283768 Efficient Surrogate Model Generation with Adaptive Sequential Sampling
By constructing a simpler approximation of the full system, surrogate-based optimization allows for traditional derivative-based optimization techniques to be applied in more complex problems. However, the construction of a surrogate model requires the execution of the original model many times in order to gather the data that will be used to construct it. Depending on the complexity of the original model, this step could become cost prohibitive. For example, if the original model is a computational fluid dynamics simulation of a packed two-phase reactor, single simulation run might take anywhere from days to weeks to solve. Therefore, it is important to determine the number and location of the samples to minimize the upfront computational costs to generate accurate surrogate models. In this work, three adaptive sequential sampling algorithms are developed for surrogate model construction. Their performances are compared on the basis of number of samples needed to generate surrogate models with 5% accuracy for three challenge functions: the Shekel function, Ackley function, and Beale function. In this work, artificial neural networks are used as surrogate models.
All three algorithms are sequential design techniques, i.e., they begin with an initial sample set, train the networks, evaluate the performance of the trained networks (we used K-fold cross-validation as the model evaluation technique), select n new data points where n is a given fraction of the current sample size, and train the networks again with the new full data set. This procedure is repeated until a stopping criterion is satisfied.
The first algorithm begins the process of selecting new points by generating a large Latin hypercube sample of proposed points. The set of neural networks, each trained by the data of a single fold, is used to predict the output variable at each proposed point. The variance of the predictions at a given point provides an estimate of the surrogate-model variance at that point. The points with the highest variance estimates are where the models have the highest uncertain predictions and hence these points are selected to run the original model. The neural networks are then trained with the overall data set. This process is repeated until the maximum variance estimate decreases below a target value. The second algorithm is similar in its execution steps; however, it uses a performance metric combining the estimated variance and the distance to the nearest-neighbor sample point to select the sequential sample points rather than the variance alone. This algorithm terminates when the performance metric is below a target value for all proposed points. The addition of the nearest-neighbor distance makes this algorithm both space-filling and adaptive, to both locate and fully model fluctuations in the objective function. The final algorithm uses incremental Latin hypercube sampling (or iLHS, as presented in Nuchitprasittichai and Cremaschi 2012) until the mean squared error stabilizes, and then switches to the first algorithm to add more samples in areas of insufficient information.

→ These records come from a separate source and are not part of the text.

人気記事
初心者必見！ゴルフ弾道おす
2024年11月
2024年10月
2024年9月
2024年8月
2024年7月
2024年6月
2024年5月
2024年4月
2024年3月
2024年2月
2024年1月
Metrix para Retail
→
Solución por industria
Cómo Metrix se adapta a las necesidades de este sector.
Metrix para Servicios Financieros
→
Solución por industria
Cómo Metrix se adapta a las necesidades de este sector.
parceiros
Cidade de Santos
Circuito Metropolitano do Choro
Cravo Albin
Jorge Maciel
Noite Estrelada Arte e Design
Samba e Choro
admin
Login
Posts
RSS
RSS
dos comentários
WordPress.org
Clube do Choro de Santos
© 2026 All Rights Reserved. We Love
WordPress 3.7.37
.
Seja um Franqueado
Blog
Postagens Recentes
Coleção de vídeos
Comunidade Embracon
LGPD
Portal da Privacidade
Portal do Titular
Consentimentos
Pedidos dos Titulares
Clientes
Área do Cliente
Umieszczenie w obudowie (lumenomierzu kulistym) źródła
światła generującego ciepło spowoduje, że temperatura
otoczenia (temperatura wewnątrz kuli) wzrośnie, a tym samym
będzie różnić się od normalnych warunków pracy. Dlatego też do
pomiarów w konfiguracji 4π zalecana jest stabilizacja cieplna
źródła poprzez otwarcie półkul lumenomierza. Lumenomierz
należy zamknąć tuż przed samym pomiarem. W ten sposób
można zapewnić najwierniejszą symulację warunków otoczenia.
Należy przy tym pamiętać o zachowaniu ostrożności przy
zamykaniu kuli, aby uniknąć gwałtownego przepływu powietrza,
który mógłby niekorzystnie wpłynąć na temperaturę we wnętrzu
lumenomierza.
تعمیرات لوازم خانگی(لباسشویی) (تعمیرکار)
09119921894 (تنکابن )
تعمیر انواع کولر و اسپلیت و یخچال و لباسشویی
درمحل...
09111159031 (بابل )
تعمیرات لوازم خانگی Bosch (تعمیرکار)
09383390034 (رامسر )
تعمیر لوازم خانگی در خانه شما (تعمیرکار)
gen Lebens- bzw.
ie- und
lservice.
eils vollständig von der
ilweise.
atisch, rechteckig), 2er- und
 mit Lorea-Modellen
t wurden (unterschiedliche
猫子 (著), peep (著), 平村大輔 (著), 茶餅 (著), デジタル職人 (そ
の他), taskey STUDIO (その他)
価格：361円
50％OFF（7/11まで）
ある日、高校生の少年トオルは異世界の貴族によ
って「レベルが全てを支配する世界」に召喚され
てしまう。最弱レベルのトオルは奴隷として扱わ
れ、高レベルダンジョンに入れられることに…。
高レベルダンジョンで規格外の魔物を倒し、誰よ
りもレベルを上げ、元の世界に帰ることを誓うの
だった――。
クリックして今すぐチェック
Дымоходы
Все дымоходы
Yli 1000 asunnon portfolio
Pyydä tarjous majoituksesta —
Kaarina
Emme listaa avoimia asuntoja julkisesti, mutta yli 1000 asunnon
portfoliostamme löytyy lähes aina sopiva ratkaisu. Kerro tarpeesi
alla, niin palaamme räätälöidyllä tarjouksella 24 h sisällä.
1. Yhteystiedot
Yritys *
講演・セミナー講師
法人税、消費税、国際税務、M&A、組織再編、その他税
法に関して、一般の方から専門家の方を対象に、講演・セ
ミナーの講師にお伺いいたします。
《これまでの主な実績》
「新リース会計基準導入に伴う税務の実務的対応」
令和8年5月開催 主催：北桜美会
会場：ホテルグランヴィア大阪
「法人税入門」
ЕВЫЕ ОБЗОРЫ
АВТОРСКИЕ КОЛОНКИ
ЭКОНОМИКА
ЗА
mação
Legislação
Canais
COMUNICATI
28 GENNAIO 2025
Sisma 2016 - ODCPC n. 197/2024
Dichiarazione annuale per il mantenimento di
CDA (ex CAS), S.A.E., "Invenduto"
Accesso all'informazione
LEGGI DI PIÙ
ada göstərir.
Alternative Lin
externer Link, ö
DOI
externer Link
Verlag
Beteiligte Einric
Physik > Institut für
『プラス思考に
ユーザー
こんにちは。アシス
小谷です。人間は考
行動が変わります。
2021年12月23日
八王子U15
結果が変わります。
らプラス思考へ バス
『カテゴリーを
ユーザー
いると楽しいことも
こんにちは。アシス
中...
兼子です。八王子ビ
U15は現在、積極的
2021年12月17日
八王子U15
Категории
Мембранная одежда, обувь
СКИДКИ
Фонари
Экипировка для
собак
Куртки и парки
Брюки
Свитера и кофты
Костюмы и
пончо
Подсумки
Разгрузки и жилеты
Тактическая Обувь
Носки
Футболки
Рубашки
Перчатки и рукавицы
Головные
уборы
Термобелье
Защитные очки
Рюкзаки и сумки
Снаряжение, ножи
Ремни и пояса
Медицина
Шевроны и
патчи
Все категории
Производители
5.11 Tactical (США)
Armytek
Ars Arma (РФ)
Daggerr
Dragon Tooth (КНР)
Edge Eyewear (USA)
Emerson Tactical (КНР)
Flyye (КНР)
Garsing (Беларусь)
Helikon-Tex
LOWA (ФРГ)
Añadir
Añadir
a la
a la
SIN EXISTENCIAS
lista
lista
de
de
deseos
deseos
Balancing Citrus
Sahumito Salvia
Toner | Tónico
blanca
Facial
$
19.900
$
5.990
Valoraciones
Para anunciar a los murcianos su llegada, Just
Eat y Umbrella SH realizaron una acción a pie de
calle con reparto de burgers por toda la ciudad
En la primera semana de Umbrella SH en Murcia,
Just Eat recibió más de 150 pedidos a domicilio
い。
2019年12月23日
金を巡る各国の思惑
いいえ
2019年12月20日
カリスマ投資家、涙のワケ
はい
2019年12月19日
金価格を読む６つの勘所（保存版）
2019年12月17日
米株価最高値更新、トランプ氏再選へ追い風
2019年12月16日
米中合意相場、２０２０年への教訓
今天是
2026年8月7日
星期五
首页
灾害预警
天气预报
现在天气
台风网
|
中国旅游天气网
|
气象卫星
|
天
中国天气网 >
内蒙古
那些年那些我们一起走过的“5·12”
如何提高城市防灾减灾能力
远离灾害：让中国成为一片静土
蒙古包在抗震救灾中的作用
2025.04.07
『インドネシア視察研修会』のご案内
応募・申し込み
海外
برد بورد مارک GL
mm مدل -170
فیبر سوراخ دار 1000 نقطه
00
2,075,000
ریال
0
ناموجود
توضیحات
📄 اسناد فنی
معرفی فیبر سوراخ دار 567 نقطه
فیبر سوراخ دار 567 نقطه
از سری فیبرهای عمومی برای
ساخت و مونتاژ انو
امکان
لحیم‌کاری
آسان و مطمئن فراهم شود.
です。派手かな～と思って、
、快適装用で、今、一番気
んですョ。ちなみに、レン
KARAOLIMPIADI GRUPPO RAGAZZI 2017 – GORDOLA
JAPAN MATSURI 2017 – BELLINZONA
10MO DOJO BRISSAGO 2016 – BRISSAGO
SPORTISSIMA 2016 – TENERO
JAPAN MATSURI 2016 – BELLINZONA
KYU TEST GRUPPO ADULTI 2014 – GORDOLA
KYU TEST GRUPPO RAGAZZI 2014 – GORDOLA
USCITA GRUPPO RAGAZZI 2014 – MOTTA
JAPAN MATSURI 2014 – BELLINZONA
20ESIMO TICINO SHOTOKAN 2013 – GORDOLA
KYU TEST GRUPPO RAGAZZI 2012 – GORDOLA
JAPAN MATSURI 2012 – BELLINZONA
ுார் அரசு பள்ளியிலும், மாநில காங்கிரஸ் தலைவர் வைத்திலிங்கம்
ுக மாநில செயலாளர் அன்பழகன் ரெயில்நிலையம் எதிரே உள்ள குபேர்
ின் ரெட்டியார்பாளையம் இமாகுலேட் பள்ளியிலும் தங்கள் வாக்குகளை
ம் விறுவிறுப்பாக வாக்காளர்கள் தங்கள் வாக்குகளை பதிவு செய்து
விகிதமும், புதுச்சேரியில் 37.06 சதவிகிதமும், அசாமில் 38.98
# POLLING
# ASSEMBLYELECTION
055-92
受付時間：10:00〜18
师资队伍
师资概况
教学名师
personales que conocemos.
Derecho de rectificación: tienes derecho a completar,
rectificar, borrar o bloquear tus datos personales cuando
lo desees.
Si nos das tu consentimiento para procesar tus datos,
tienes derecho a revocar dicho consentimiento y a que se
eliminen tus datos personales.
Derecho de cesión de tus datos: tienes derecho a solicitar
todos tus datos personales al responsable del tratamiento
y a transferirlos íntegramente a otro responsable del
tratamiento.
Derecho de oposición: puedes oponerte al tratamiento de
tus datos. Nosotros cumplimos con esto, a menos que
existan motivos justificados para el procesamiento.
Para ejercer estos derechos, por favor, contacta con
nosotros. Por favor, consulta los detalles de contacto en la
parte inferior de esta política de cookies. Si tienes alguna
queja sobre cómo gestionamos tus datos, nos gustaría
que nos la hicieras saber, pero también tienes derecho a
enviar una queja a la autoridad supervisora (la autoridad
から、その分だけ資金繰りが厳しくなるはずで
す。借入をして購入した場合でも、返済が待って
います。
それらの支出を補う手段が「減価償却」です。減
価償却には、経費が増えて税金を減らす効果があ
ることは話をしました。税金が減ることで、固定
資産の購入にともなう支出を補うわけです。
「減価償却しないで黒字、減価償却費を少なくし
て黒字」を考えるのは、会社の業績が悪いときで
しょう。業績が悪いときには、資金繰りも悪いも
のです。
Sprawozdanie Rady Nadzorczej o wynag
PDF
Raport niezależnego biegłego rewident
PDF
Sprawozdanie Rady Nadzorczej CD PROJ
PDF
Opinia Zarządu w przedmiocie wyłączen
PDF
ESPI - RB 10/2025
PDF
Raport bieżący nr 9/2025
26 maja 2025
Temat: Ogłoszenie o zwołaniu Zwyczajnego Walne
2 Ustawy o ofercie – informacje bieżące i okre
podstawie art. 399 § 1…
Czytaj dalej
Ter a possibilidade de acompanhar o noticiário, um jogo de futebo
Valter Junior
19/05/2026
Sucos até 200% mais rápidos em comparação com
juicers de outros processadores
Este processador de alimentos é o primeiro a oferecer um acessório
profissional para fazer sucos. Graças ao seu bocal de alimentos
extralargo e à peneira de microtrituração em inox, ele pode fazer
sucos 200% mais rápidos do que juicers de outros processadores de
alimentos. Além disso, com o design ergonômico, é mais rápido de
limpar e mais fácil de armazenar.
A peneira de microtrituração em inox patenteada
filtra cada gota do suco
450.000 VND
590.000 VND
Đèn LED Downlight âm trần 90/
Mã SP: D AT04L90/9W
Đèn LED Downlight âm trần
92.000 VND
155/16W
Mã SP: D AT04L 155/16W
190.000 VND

Algorithm 1 is the simplest and fastest algorithm, but requires that the initial sample size be sufficient to locate all regions of interest in the objective function. The space-filling criterion in algorithm 2 overcomes this problem but at an additional computation cost to calculate the nearest neighbor distance. Algorithm 3 uses iLHS to create sufficiently space-filling samples before beginning the adaptive sampling, but the iLHS process is costly because the algorithm maintains a Latin hypercube sample for each iteration, eliminating previously sampled points if necessary. Although many past sampling algorithms were designed for a specific type of surrogate model, all three algorithms presented here generalize to any type of surrogate model. These algorithms also scale well to problems with higher dimensionality as are common in chemical engineering.